WHAT IS NEEDED =
Extract every line of the records that contains the string "size", matching case exactly.

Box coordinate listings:
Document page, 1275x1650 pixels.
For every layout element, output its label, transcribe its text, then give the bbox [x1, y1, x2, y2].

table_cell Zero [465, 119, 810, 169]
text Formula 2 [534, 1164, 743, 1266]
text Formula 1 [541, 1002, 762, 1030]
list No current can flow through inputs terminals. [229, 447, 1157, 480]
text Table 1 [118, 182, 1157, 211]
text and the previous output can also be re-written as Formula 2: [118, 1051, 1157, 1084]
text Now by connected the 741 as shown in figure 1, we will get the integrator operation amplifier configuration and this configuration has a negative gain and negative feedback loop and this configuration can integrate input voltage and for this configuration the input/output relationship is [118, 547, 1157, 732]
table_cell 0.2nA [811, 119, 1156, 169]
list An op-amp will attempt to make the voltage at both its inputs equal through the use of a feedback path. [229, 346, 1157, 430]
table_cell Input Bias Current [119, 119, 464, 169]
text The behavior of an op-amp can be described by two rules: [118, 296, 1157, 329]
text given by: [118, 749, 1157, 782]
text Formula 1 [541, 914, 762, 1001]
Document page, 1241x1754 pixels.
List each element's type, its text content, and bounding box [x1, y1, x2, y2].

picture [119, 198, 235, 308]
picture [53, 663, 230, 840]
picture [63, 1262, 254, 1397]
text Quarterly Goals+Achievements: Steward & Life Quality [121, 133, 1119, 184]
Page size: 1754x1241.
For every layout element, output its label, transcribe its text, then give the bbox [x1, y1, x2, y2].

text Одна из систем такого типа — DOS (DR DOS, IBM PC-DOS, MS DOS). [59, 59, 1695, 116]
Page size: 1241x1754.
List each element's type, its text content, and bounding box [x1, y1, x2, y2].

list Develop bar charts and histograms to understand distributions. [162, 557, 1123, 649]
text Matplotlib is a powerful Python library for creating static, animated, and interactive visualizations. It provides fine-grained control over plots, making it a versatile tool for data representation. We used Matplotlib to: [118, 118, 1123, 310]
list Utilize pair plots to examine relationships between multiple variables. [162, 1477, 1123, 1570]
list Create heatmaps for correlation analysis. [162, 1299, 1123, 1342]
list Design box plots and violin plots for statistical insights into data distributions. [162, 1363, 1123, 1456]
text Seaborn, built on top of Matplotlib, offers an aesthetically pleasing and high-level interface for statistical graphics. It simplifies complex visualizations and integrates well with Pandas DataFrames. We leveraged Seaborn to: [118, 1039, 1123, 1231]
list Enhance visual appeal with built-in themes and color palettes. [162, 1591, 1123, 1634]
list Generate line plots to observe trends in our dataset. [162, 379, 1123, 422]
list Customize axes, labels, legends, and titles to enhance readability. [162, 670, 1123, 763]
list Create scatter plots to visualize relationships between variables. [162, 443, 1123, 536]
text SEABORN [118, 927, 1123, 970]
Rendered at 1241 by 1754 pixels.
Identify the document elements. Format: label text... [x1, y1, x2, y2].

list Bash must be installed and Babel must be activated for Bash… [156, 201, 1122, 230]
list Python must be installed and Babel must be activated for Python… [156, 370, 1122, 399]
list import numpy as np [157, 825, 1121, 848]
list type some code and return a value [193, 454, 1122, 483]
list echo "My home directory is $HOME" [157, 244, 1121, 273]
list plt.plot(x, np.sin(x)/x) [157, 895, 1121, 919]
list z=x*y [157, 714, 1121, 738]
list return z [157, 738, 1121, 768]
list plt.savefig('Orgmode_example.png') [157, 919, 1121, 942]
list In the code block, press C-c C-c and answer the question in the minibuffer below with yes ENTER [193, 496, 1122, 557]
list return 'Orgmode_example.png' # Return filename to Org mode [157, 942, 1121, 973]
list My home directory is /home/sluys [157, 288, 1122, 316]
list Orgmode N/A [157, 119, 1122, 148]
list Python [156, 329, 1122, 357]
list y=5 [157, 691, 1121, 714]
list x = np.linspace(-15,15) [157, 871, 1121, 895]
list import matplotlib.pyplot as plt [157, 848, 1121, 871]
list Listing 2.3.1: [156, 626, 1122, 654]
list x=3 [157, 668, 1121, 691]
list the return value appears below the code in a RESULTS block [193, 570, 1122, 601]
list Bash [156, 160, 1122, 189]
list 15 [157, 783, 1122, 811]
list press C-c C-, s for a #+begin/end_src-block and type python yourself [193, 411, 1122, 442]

RESULT =
Page size: 1754x1241.
Page size: 1241x1754.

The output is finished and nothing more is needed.